EDIT: Interesting that MusicMatch Jukebox perfected matching over 10 years ago. Even after Yahoo bought and ruined it, I kept the program around simply because it did the best job of tagging music than any other software.

I actually keep my music matching separate, and do it in Music Brainz Picard. I went through and fixed tags for somewhere around 10,000 tracks rather painlessly. It will also rename and move your files automatically. Since it also uses user submitted data, it does a great job of finding some pretty obscure stuff too. I highly recommend it.

Same here. I keep my MusicMatch Jukebox v9. Their synths are so great. Even now, I prefer MusicMatch over iTunes.

I don't know how big lala was, but Apple has maybe the biggest collection of correctly tagged collection of audio, along with user's listening habits through buys, and other stuff (soon playlists, etc...). This can certainly help mitigating this problem.

What's really impressive to me is that they manage to negotiate a deal with the majors to do this.

Apple uses Gracenote for identification and tags. It is the industry standard.


There are free and open implementations of the same thing as well. It hashes the track locations and lengths to create a 'fingerprint' for each CD. Then it looks up the hash in the database.


Wouldn't work for individual songs, this is where algorithms like the ones Shazam and LaLa use come into play since they'll actually look at the audio file. Getting this correct is pretty important or you'll end up with the wrong songs.

Pirates can actually try to game the algorithm and rip albums in bad quality to minimize file size but good enough for Apple to recognize the songs as such.

Yeah, I realize that. I guess I assumed it would be obvious since CDDB works from track spacing and lengths when there's no such thing with MP3 files. For the same reason, iTunes can't magically tag arbitrary MP3 files.

Yes, the metadata problem is a big issue too. Apple mentioned that the ones they can't match will get uploaded. This probably means the same thing as it did with lala -- those "unmatched" tracks are going to end up orphaned from the rest of the album since they don't have the same metadata.

Looking at Apple's track record, I don't expect anything else than a good-working service. Not that anything Apple touches turns into gold (MobileMe...), but seeing that this is a major new feature for them, they've probably tested it quite well.

MobileMe was a major new feature for them too. As was iTools before it. Every time Apple rebrands this suite, they make it out to be an amazing, revolutionary service, and it turns out to be kind of half-baked. From what I've seen so far, iCloud doesn't look much different. Apple makes great software and hardware combos, but has yet to prove that it gets the Internet.

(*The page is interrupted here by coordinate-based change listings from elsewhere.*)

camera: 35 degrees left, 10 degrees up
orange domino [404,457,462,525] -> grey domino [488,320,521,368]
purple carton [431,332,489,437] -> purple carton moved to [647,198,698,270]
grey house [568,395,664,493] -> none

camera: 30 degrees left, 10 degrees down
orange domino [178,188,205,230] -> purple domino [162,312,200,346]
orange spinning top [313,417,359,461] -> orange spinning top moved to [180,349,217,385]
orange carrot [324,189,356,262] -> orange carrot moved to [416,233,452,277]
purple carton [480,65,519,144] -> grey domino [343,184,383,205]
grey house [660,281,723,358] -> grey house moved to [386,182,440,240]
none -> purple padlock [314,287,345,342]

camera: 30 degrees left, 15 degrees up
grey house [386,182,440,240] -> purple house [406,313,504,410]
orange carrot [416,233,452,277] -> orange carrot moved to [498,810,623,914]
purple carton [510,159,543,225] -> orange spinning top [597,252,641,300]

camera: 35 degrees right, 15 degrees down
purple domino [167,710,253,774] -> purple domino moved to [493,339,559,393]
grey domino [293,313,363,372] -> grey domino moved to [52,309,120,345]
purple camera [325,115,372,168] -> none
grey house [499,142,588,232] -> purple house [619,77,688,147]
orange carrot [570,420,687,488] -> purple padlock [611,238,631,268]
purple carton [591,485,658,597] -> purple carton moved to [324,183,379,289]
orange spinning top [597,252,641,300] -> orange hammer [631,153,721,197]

The iPhone 4 antenna was touted as a major new feature as well. However, their method of testing (encasing them in thick plastic to mimic the appearance of an iPhone 3G/S) may have resulted in "antenna-gate". OR, at least given bloggers (and commenters, ahem) something to speculate about.

I do hope that they've tested it as well. And I hope that testing is extended beyond just Steve Jobs a few choice employees. Unfortunately, I highly doubt that to be the case...

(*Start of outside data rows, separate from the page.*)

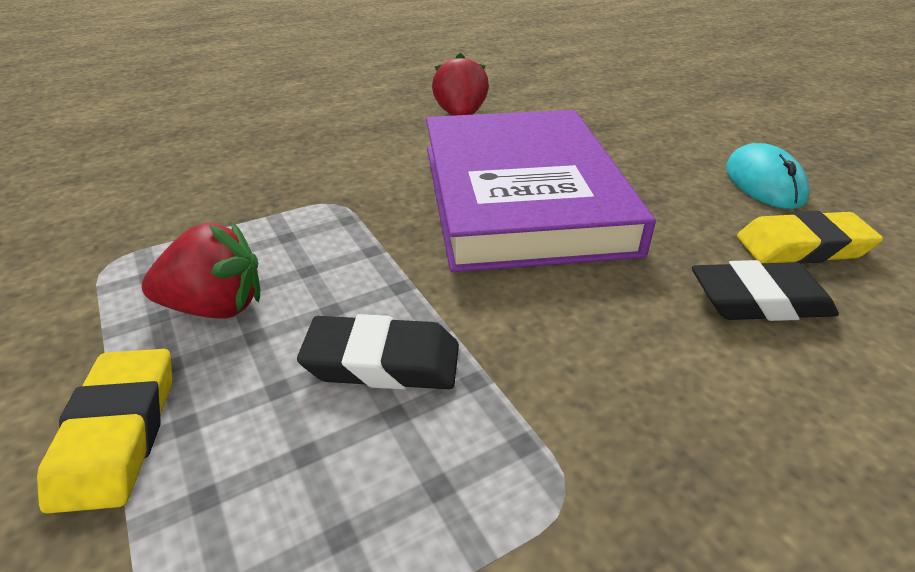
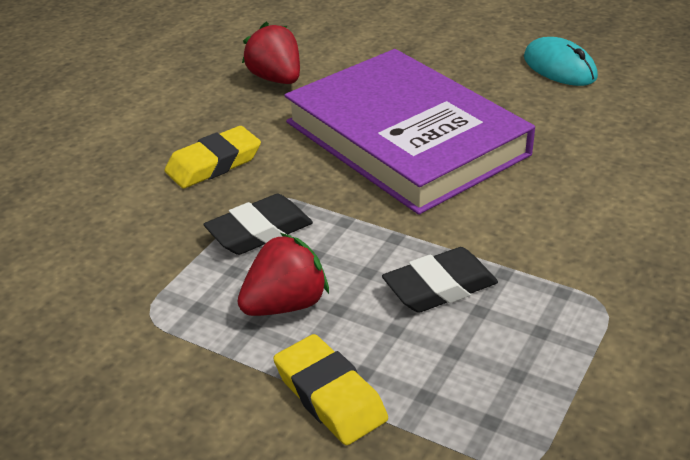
camera: 30 degrees left, 0 degrees up
black eraser [692,260,839,321] -> black eraser moved to [203,194,313,255]
yellow eraser [737,211,883,264] -> yellow eraser moved to [164,126,261,189]

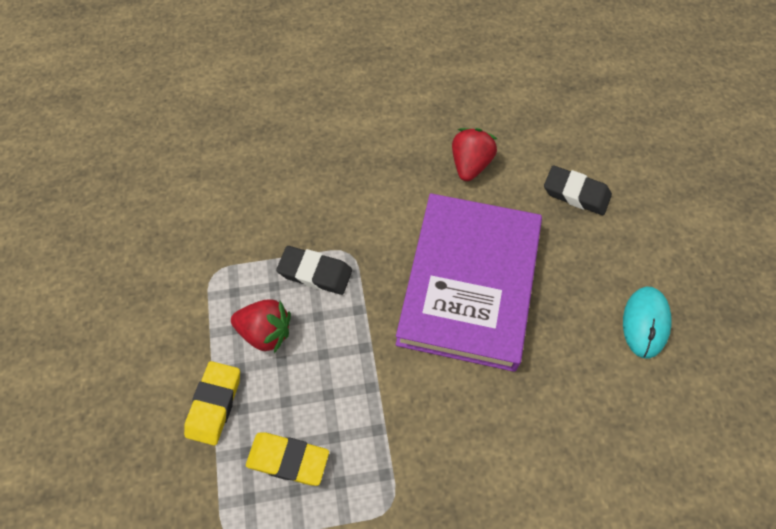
camera: 50 degrees right, 25 degrees up
yellow eraser [164,126,261,189] -> yellow eraser moved to [246,432,329,486]
black eraser [382,247,498,313] -> black eraser moved to [544,165,612,215]

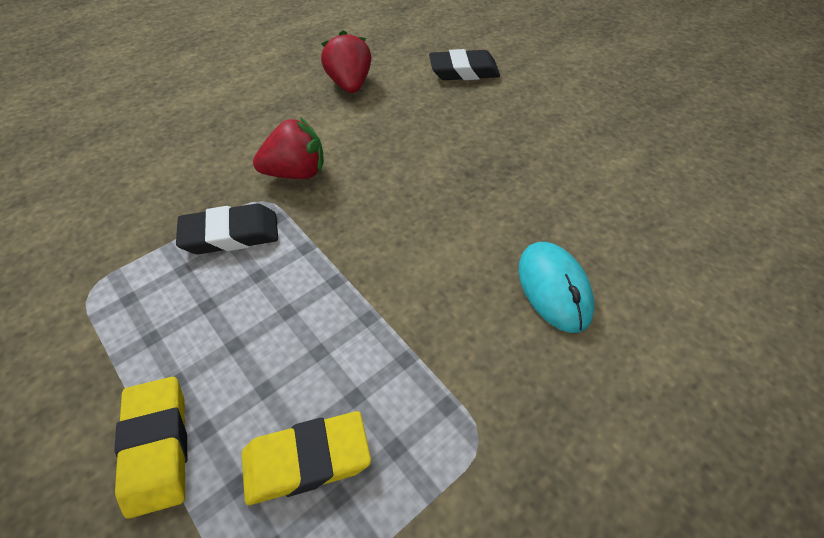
camera: 30 degrees left, 10 degrees down
red strawberry [231,299,291,353] -> red strawberry moved to [253,117,324,179]
purple book [396,193,542,372] -> none
turquoise mouse [623,287,672,359] -> turquoise mouse moved to [518,242,595,333]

Nothing labeled -gate since Watergate has amounted to anything other than media froth.

What about angel-gate!??!?!

The only gate near and dear our little-HN hearts!

     (Other than nand-gates)

Probably uses something like robust hashing (Technically impossible) along with matching metadata tags to match songs/artists.

I wonder what you think you mean by "technically impossible" since decently good audio matching software already exists (e.g. Shazam).

I mean it is formally impossible to generate a robust hash that cannot be attacked. In english, You'll get false positives. Shazam and the like are simply good enough, rather than correct.

I know the music industry were interested in robust hashes in order to identify songs on file sharing networks. It turns out to be technically impossible. The file sharers would trivially obfuscate or generate false positives which ended up as a legal liability to them.